In the “why do we ever listen to Ben Bernanke” category (yes, the same former Fed Chairman who every step of the way before and during the financial crisis repeatedly told us that all is well, “subprime is contained,” “there can’t be a national housing market crash” etc, this week admitted that the current Fed blew it on this one (after following his pathbreaking QE lead):
New York (CNN Business)The first rule of running the Federal Reserve is: You do not criticize the Federal Reserve. An unspoken edict amongst former Fed chairs has been to not speak ill of their successors to preserve the apolitical nature of and trust in the institution.
But former Fed Chair Ben Bernanke broke those rules on Monday morning when he said that the central bank had erred in its approach to addressing 40-year-high inflation.”The question is: Why did they delay that? … Why did they delay their response?
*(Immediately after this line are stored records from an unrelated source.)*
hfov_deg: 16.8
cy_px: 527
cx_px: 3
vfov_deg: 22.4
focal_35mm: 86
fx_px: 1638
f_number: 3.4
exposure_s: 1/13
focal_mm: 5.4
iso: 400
I think in retrospect, yes, it was a mistake,” he said during an interview on CNBC’s Squawk Box Monday. “And I think they agree it was a mistake.”
Bernanke led the Fed through the financial crisis of 2008 and oversaw incredible levels of monetary expansion. His successors Janet Yellen and then Jerome Powell, who now runs the central bank, continued the loose policy well into economic recovery.
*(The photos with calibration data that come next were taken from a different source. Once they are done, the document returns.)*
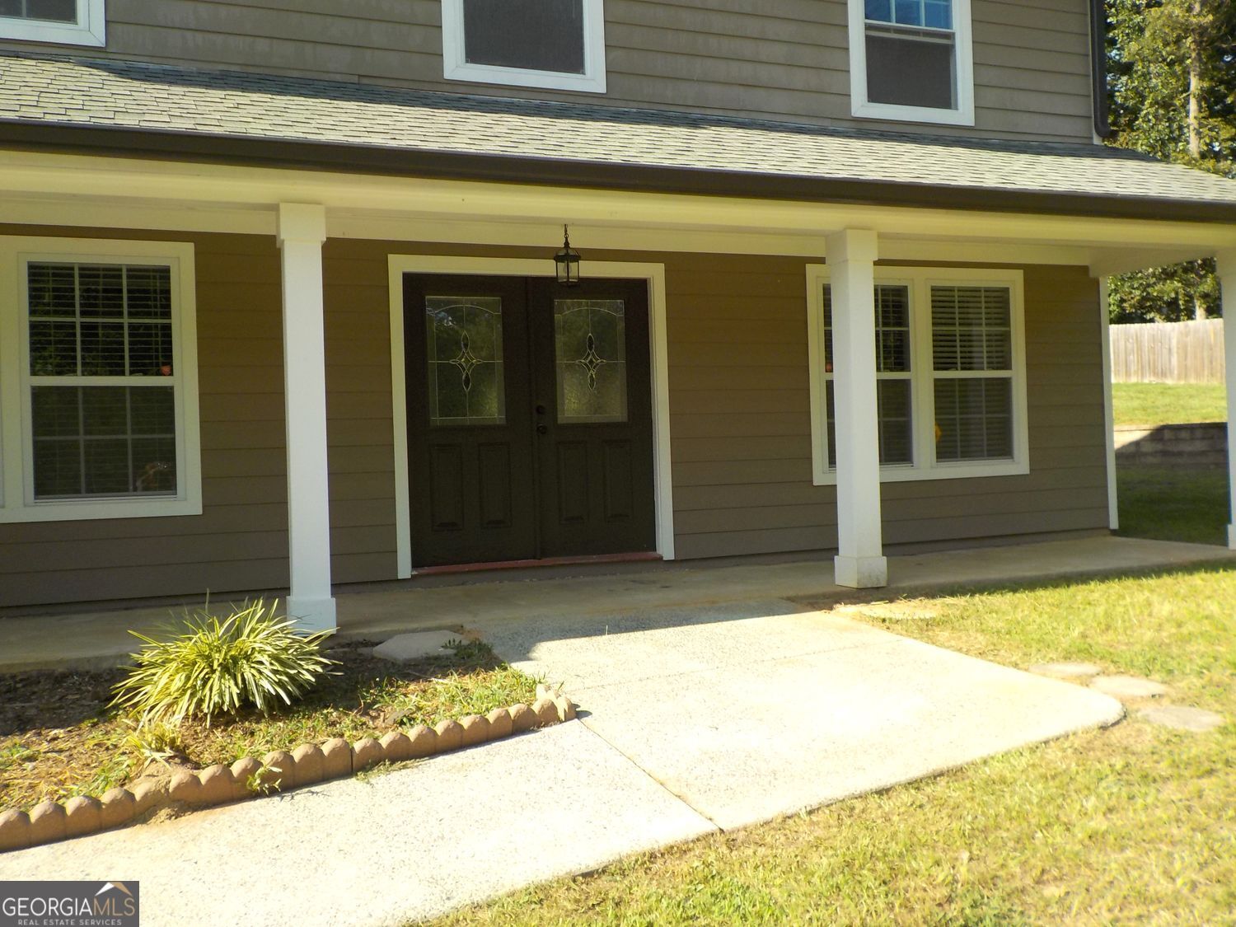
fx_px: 1071
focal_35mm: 30
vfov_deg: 46.8
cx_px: 618
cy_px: 464
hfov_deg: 60.0
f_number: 3.3
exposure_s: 1/500
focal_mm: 4.1
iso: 125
To elaborate on this, I was giving my barber an earful on the Fed (shock!) a couple of months ago, and he said roughly “hey, I don’t mean to be rude, but how can you–a professor at a little school in Cedarville–know more about what’s going on than they do.” I told him that’s a good question, although I did defend my academic background (Master’s work and one PhD field in monetary economics from good universities, not from a cracker jacks box), but suggested the reason is not that I’m so smart (I’m not), but that institutionally you can’t trust them to speak the truth, as noted in the first line of the article quoted above. Ben Bernanke knew the market was imploding before and during the financial crisis (albeit maybe not as much as it really was initially, and then he was overly pessimestic–“we stood at the edge of the abyss”) but he couldn’t publicly say that. Imagine the chairman of the Federal Reserve saying in early 2008: “I think we really blew it with those negative real interest rates from 2002-2005. Along with the Federal governments push to create more affordable housing, we’ve created a monstrous housing bubble, and I think its collapse will cause a financial panic.” The Fed chairman cannot be expected to be an honest academic economist, even if he/she were to think that. They have to be a cheerleader for the status quo. It’s not that we’re that smart, it’s just that they can’t be honest. And its compounded by the fact that most of us want to be lied to.
And that’s the sad state of the world today.
* On the market as a whole; some individual stocks have been hammered so much that they aren’t far off a more normal valuation. But if we get a waterfall decline at some point, as I suspect we will if the Fed doesn’t change course, even those stocks will suffer in the decline. Paradoxically even safe assets, such as gold (because of their high liquidity), get sold off in panics as firm’s facing liquidations have to sell off their best assets to raise cash, and selling other assets would result in fire sale losses.